- _PROVIDED TEXT_
#####
I returned home and did a quick search on the property and found the owner to be none other than our own beloved government backed Ms. Fannie Mae. How is it that Ms. Mae can carry on with her property in such neglect while blatantly disrespecting her neighbors? How is it that she isn’t held liable for breaking civil ordinances and racking up penalties in the thousands? Basically, what gives her the right to drag down the market comparables in the neighborhood resulting in decreased home values for her neighbors?

Let’s face the facts, when the government wants to sell a home, they’ll do it their way and without consequence, and the neighboring community will feel the effects. We can all thank Fannie Mae for taking a leading roll in leaving discarded properties to rot away in communities across the country. With no great surprise, Fannie Mae tops the LenderOffender list.

I’ll Mow Your Lawn, I Have Nothing Better to Do

December 16th, 2008

The next door neighbors moved out in April of 2007, they were renters but I wonder what happened to the owner. It’s kind of odd, who would own a home and never come around after the renters move out?  I believe I have the answer, it’s the kind of owner that should have never of purchased an investment property since they couldn’t afford it in the first place. Who really cares, just walk away and let the property rot away, let the lawn die and let the pamphlets on the doorstep collect in an endless waste pile.
#####
- _PROVIDED MATERIAL_
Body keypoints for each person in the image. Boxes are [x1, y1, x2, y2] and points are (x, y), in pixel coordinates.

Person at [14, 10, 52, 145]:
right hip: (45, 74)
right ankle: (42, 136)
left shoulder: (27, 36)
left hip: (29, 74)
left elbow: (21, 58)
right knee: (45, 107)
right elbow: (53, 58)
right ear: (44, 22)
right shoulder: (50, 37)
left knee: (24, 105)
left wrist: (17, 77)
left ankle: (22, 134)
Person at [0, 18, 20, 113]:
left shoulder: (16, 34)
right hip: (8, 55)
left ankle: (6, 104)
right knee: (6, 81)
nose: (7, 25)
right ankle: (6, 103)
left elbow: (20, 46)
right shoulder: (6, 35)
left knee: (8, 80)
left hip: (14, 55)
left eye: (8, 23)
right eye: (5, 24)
#####
- _BRIEF_
From the text on neglected homes, return the passage that opens with the words containing "I’ll Mow Your" and closes with "endless waste pile.", copied exactly. The lines come from a separate source unrelated to the text.

- _PROBLEM SOLUTION_
I’ll Mow Your Lawn, I Have Nothing Better to Do

December 16th, 2008

The next door neighbors moved out in April of 2007, they were renters but I wonder what happened to the owner. It’s kind of odd, who would own a home and never come around after the renters move out?  I believe I have the answer, it’s the kind of owner that should have never of purchased an investment property since they couldn’t afford it in the first place. Who really cares, just walk away and let the property rot away, let the lawn die and let the pamphlets on the doorstep collect in an endless waste pile.